What this task involves » The entire set of lines below should be copied exactly.

[Extracted page text data]

=-=-=

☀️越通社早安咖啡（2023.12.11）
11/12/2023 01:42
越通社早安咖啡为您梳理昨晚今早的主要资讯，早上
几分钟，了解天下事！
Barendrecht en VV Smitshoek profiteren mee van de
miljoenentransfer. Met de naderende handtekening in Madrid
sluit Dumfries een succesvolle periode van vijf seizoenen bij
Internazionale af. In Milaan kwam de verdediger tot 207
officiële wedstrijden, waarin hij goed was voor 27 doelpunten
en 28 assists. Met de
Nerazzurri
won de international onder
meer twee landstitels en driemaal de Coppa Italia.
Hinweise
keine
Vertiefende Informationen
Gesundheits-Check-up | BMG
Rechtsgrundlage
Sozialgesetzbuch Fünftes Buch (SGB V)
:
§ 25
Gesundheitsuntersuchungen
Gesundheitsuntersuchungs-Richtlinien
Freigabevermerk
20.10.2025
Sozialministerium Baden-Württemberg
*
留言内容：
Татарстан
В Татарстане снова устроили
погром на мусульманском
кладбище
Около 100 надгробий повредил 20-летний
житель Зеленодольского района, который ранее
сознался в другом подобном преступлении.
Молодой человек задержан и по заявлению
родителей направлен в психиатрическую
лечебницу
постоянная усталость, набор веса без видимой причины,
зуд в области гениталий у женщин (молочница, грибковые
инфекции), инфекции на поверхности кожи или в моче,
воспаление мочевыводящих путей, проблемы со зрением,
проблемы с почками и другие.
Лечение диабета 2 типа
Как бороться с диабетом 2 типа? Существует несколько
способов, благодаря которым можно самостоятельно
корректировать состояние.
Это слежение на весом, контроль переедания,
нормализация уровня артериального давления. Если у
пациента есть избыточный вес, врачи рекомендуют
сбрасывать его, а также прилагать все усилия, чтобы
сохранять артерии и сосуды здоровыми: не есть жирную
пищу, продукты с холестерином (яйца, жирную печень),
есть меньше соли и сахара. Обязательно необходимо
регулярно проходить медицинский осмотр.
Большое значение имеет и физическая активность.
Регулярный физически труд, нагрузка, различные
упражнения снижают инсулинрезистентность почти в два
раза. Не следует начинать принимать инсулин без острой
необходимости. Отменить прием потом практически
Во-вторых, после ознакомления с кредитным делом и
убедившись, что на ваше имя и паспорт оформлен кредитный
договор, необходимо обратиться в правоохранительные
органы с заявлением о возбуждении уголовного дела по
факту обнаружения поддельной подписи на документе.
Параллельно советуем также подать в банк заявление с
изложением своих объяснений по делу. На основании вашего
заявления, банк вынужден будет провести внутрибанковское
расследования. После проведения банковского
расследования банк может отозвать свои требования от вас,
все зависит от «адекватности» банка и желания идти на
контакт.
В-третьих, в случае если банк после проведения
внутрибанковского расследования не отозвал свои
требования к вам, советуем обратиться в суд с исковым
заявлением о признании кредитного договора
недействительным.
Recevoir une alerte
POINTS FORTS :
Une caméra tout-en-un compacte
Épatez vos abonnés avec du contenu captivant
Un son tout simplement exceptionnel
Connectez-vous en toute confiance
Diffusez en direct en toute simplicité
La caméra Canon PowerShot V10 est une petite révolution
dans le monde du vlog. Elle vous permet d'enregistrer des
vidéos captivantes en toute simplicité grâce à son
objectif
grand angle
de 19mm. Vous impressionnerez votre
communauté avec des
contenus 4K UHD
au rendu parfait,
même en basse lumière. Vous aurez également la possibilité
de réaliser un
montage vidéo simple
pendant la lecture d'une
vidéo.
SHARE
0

=-=-=

Task answer »
☀️越通社早安咖啡（2023.12.11）
11/12/2023 01:42
越通社早安咖啡为您梳理昨晚今早的主要资讯，早上
几分钟，了解天下事！
Barendrecht en VV Smitshoek profiteren mee van de
miljoenentransfer. Met de naderende handtekening in Madrid
sluit Dumfries een succesvolle periode van vijf seizoenen bij
Internazionale af. In Milaan kwam de verdediger tot 207
officiële wedstrijden, waarin hij goed was voor 27 doelpunten
en 28 assists. Met de
Nerazzurri
won de international onder
meer twee landstitels en driemaal de Coppa Italia.
Hinweise
keine
Vertiefende Informationen
Gesundheits-Check-up | BMG
Rechtsgrundlage
Sozialgesetzbuch Fünftes Buch (SGB V)
:
§ 25
Gesundheitsuntersuchungen
Gesundheitsuntersuchungs-Richtlinien
Freigabevermerk
20.10.2025
Sozialministerium Baden-Württemberg
*
留言内容：
Татарстан
В Татарстане снова устроили
погром на мусульманском
кладбище
Около 100 надгробий повредил 20-летний
житель Зеленодольского района, который ранее
сознался в другом подобном преступлении.
Молодой человек задержан и по заявлению
родителей направлен в психиатрическую
лечебницу
постоянная усталость, набор веса без видимой причины,
зуд в области гениталий у женщин (молочница, грибковые
инфекции), инфекции на поверхности кожи или в моче,
воспаление мочевыводящих путей, проблемы со зрением,
проблемы с почками и другие.
Лечение диабета 2 типа
Как бороться с диабетом 2 типа? Существует несколько
способов, благодаря которым можно самостоятельно
корректировать состояние.
Это слежение на весом, контроль переедания,
нормализация уровня артериального давления. Если у
пациента есть избыточный вес, врачи рекомендуют
сбрасывать его, а также прилагать все усилия, чтобы
сохранять артерии и сосуды здоровыми: не есть жирную
пищу, продукты с холестерином (яйца, жирную печень),
есть меньше соли и сахара. Обязательно необходимо
регулярно проходить медицинский осмотр.
Большое значение имеет и физическая активность.
Регулярный физически труд, нагрузка, различные
упражнения снижают инсулинрезистентность почти в два
раза. Не следует начинать принимать инсулин без острой
необходимости. Отменить прием потом практически
Во-вторых, после ознакомления с кредитным делом и
убедившись, что на ваше имя и паспорт оформлен кредитный
договор, необходимо обратиться в правоохранительные
органы с заявлением о возбуждении уголовного дела по
факту обнаружения поддельной подписи на документе.
Параллельно советуем также подать в банк заявление с
изложением своих объяснений по делу. На основании вашего
заявления, банк вынужден будет провести внутрибанковское
расследования. После проведения банковского
расследования банк может отозвать свои требования от вас,
все зависит от «адекватности» банка и желания идти на
контакт.
В-третьих, в случае если банк после проведения
внутрибанковского расследования не отозвал свои
требования к вам, советуем обратиться в суд с исковым
заявлением о признании кредитного договора
недействительным.
Recevoir une alerte
POINTS FORTS :
Une caméra tout-en-un compacte
Épatez vos abonnés avec du contenu captivant
Un son tout simplement exceptionnel
Connectez-vous en toute confiance
Diffusez en direct en toute simplicité
La caméra Canon PowerShot V10 est une petite révolution
dans le monde du vlog. Elle vous permet d'enregistrer des
vidéos captivantes en toute simplicité grâce à son
objectif
grand angle
de 19mm. Vous impressionnerez votre
communauté avec des
contenus 4K UHD
au rendu parfait,
même en basse lumière. Vous aurez également la possibilité
de réaliser un
montage vidéo simple
pendant la lecture d'une
vidéo.
SHARE
0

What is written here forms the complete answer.